Saved data entries:
--------------------

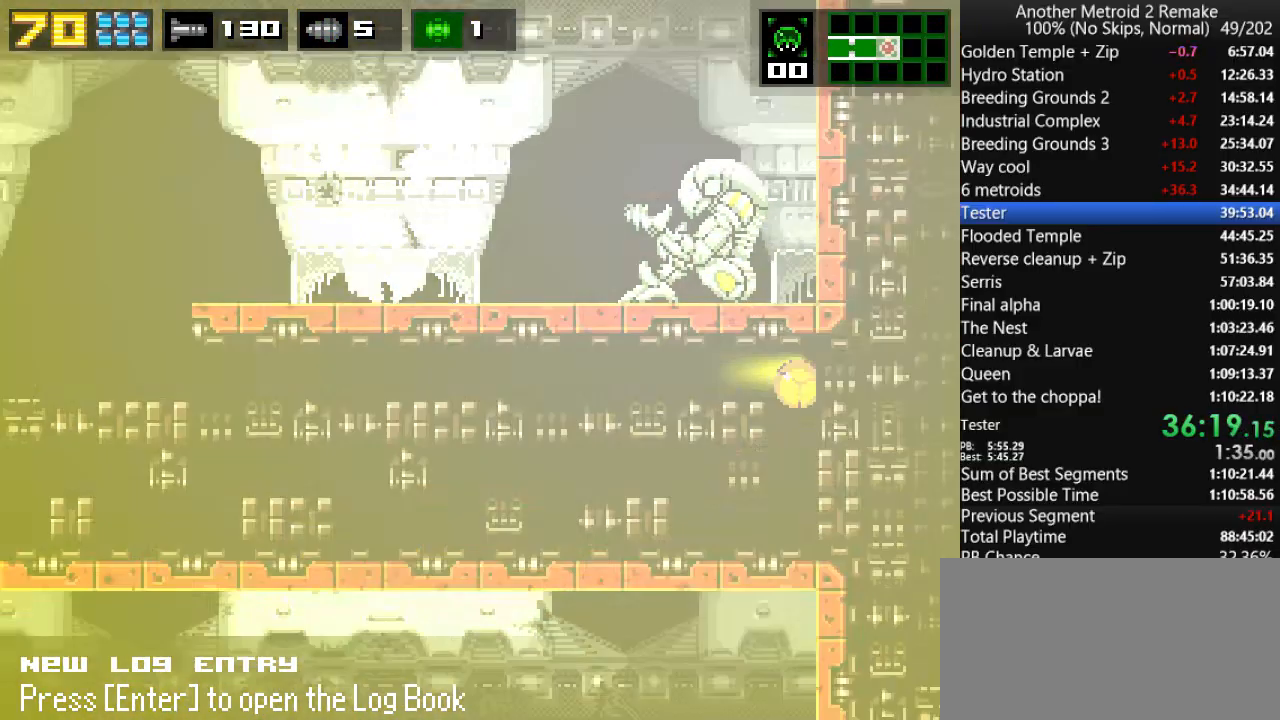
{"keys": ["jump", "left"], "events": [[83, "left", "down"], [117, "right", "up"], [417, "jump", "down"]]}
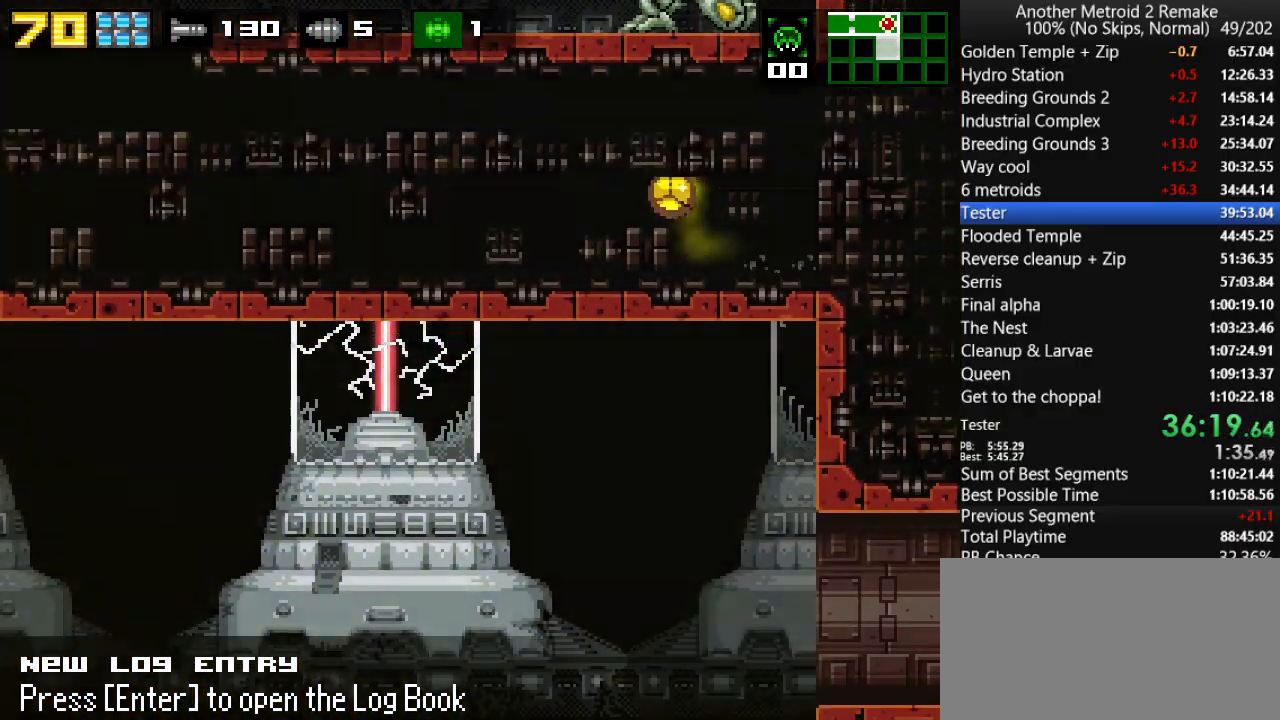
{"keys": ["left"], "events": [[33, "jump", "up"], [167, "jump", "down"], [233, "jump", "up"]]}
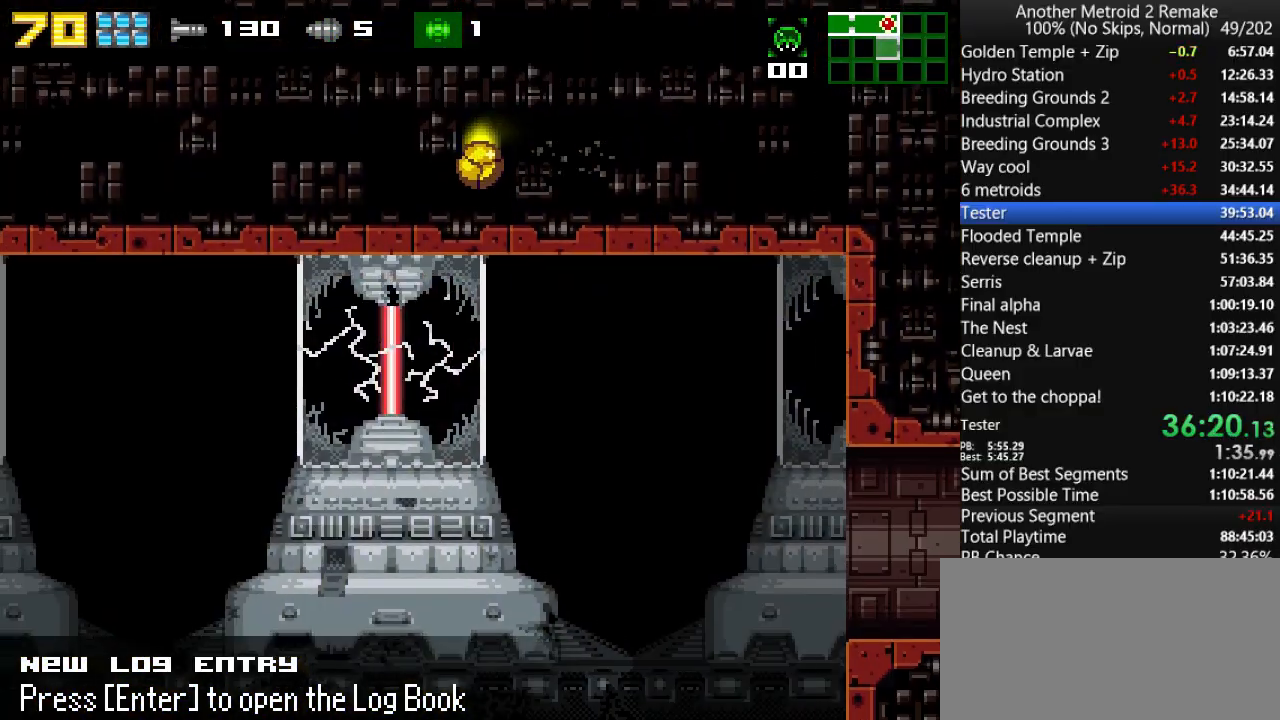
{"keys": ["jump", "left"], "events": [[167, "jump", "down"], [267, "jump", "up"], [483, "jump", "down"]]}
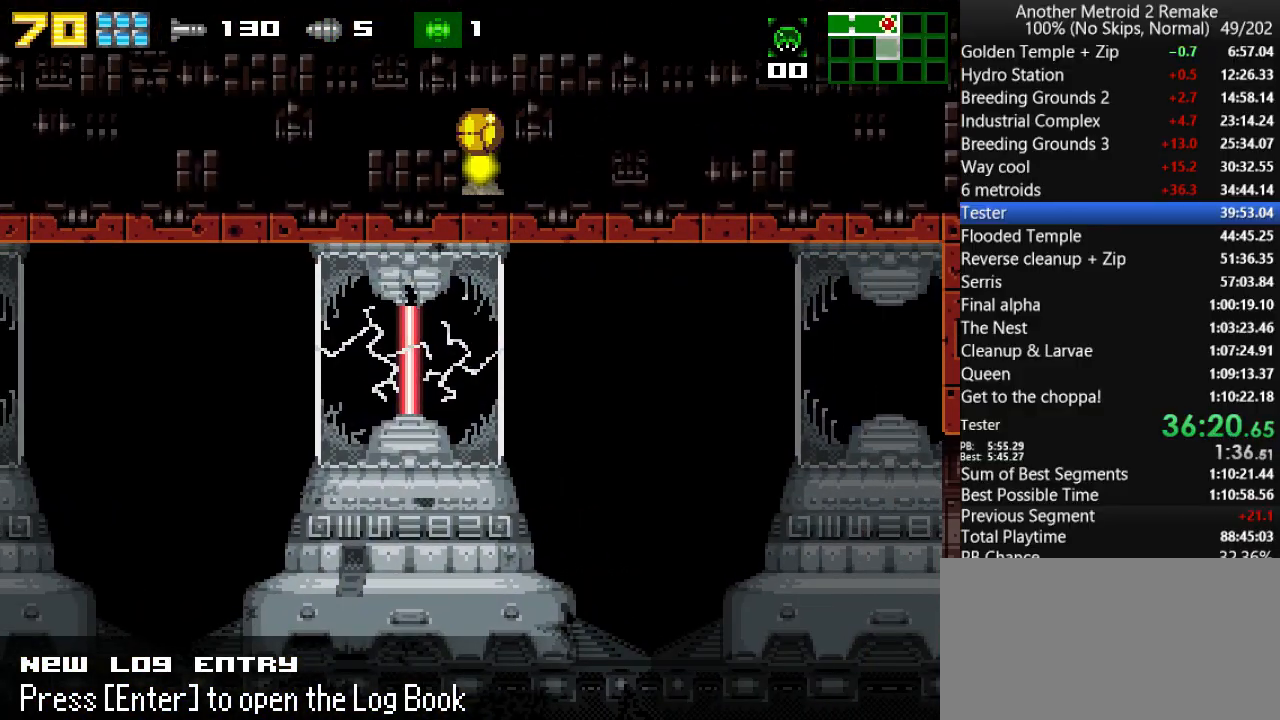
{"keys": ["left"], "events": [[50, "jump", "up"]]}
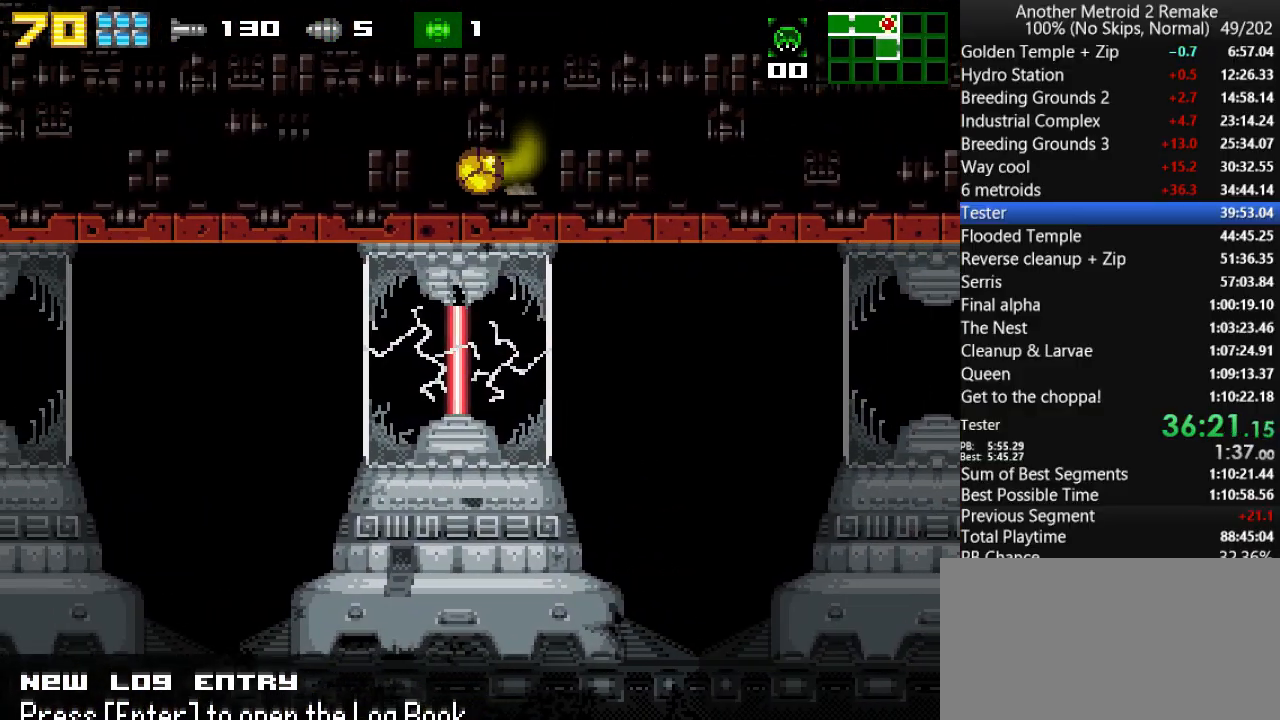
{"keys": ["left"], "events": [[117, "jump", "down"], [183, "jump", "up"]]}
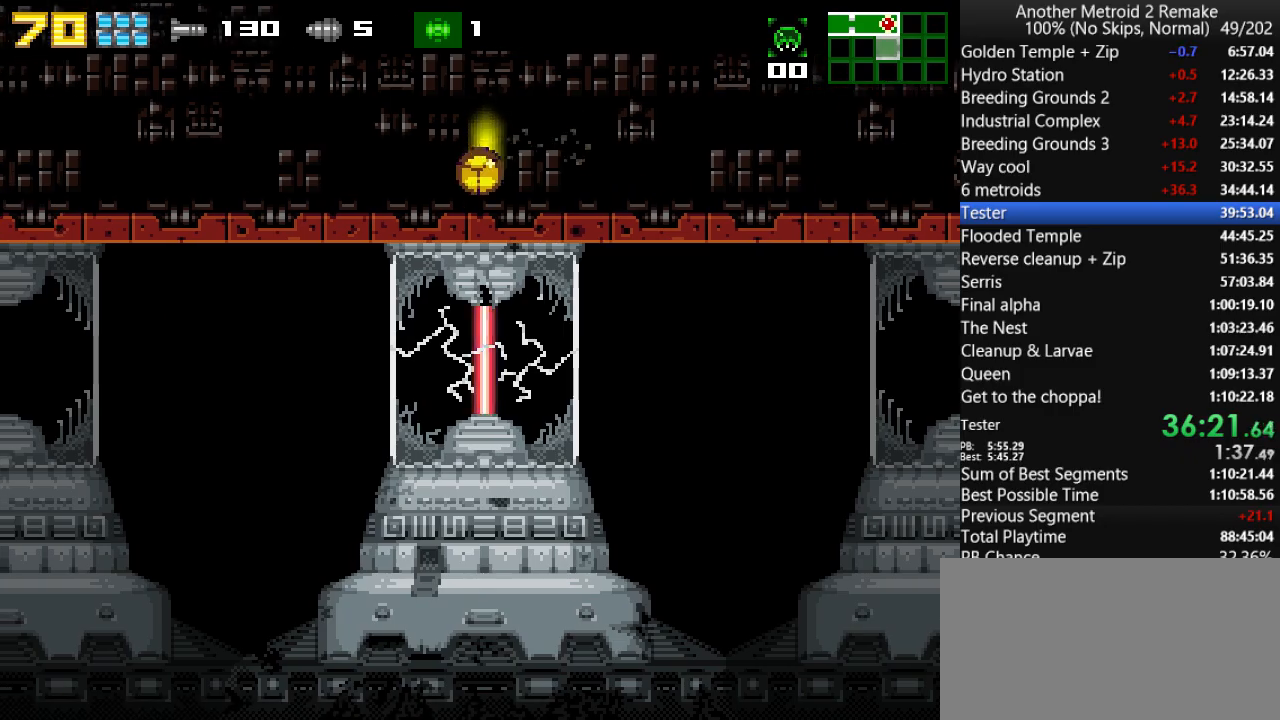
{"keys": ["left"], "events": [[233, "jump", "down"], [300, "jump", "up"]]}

--------------------

Activity: With the pictures removed, return each record above exactly as given.

Result of the exercise:
{"keys": ["jump", "left"], "events": [[83, "left", "down"], [117, "right", "up"], [417, "jump", "down"]]}
{"keys": ["left"], "events": [[33, "jump", "up"], [167, "jump", "down"], [233, "jump", "up"]]}
{"keys": ["jump", "left"], "events": [[167, "jump", "down"], [267, "jump", "up"], [483, "jump", "down"]]}
{"keys": ["left"], "events": [[50, "jump", "up"]]}
{"keys": ["left"], "events": [[117, "jump", "down"], [183, "jump", "up"]]}
{"keys": ["left"], "events": [[233, "jump", "down"], [300, "jump", "up"]]}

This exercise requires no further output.